Entries provided:

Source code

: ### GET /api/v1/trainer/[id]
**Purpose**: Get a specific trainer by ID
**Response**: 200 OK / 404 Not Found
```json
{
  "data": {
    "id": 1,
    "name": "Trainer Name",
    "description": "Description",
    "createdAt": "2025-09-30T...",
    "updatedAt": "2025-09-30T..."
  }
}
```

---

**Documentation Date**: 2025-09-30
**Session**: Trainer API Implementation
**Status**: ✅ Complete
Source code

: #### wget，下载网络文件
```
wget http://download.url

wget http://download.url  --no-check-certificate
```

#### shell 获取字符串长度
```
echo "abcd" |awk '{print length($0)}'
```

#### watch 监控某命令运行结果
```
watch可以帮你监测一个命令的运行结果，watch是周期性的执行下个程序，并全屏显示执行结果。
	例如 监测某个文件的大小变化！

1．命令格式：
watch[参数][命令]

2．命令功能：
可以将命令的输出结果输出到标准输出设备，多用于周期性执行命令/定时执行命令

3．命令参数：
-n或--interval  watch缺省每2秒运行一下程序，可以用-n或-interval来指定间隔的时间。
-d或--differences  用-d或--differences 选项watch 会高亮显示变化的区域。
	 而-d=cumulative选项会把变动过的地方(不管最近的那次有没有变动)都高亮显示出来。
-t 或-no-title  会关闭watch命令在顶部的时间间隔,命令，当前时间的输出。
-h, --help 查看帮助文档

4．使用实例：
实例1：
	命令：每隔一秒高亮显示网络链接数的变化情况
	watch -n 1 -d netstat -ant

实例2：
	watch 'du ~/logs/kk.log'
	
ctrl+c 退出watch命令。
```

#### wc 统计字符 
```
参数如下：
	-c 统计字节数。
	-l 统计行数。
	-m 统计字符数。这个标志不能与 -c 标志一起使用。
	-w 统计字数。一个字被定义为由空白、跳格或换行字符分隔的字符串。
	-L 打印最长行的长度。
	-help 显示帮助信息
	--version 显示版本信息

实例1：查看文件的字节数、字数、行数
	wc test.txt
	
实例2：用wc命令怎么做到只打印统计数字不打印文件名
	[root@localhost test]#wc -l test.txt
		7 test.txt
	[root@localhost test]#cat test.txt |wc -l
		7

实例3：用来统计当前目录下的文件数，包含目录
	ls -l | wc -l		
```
--
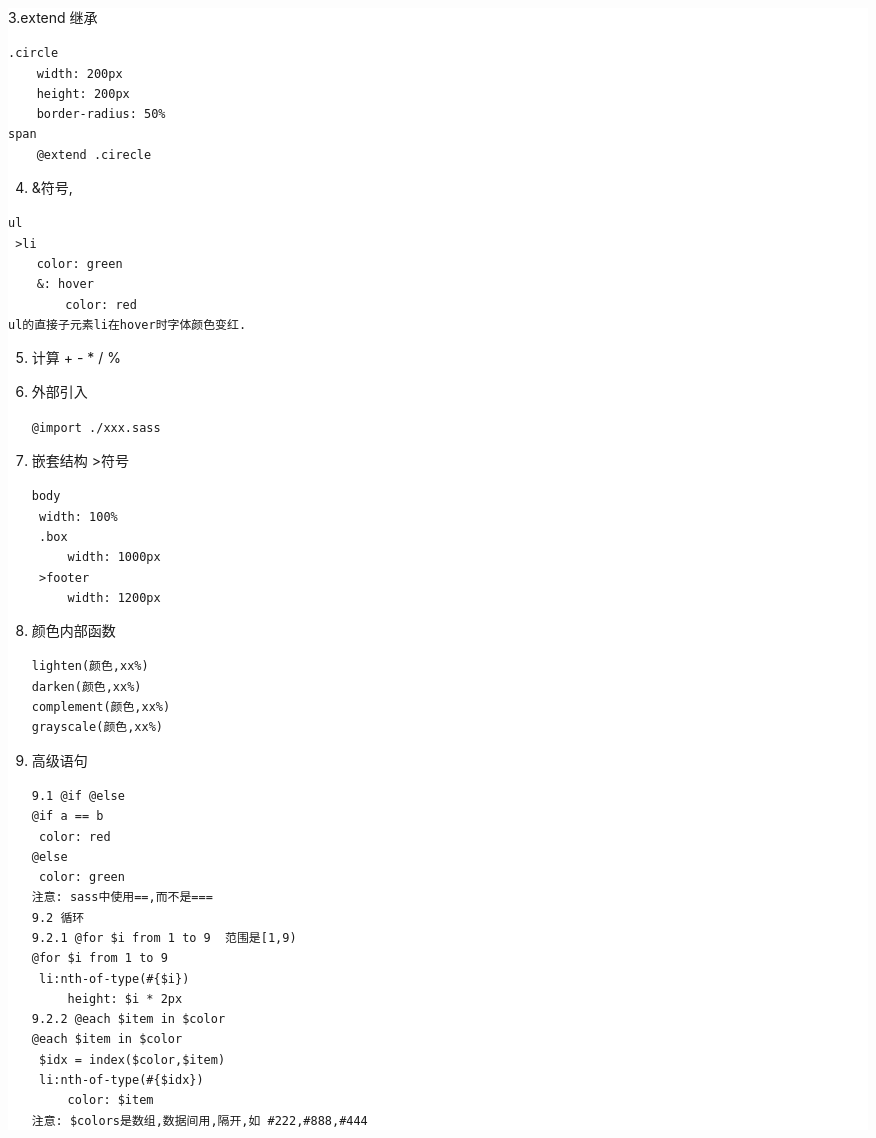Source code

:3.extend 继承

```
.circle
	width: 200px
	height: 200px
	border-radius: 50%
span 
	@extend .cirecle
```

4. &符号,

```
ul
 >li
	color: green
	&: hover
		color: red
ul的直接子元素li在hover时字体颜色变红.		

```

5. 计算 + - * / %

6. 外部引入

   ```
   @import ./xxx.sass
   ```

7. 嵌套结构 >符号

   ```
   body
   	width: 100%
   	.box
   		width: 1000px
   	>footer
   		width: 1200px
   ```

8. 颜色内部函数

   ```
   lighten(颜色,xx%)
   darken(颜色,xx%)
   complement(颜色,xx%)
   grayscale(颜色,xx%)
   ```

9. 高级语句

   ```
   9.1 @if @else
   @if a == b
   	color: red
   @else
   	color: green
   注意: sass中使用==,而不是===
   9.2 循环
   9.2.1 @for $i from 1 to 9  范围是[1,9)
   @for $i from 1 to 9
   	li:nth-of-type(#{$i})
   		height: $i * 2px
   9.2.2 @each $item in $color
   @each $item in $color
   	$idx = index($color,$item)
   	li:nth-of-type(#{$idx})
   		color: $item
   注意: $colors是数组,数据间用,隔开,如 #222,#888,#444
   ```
==
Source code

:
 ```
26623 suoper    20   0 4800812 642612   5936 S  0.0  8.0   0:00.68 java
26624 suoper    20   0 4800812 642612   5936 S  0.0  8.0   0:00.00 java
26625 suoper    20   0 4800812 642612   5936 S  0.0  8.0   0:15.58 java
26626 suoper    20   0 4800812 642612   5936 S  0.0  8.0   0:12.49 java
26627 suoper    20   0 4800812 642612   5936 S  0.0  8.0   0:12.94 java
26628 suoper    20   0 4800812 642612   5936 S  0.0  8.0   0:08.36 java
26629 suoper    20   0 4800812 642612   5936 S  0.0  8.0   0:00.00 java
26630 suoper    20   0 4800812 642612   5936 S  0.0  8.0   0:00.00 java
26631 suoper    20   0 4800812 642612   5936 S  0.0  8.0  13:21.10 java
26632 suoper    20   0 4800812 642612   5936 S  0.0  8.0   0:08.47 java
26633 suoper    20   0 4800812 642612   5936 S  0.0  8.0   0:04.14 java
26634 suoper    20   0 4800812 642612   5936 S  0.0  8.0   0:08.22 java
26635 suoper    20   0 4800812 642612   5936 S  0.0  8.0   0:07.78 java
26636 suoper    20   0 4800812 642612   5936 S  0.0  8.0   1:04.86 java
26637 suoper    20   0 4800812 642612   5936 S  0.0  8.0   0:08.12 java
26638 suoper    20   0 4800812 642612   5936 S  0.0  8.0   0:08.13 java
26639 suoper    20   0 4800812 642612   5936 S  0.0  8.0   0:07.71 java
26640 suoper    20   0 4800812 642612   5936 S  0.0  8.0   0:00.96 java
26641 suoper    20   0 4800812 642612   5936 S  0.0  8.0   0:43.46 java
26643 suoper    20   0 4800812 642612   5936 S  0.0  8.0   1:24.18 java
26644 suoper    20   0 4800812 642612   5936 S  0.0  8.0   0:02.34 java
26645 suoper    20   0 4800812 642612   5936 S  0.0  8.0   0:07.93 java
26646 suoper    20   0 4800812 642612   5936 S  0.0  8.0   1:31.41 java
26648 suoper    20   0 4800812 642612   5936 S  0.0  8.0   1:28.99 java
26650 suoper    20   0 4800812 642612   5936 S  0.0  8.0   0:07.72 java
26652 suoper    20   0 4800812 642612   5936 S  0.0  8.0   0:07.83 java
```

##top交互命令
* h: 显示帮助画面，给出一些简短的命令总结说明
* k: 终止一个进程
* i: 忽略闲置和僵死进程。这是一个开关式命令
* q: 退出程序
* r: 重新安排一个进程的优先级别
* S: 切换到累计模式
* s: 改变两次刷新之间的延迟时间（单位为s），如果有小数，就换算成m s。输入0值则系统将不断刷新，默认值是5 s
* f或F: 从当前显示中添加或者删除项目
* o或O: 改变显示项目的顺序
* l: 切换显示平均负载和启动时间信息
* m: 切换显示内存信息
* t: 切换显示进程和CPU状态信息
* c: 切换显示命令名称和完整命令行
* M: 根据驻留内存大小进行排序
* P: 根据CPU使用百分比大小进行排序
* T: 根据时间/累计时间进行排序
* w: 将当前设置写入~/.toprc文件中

Your task:
Going through the entries, return every line holding the word "each".

Answer below:
   9.2.2 @each $item in $color
   @each $item in $color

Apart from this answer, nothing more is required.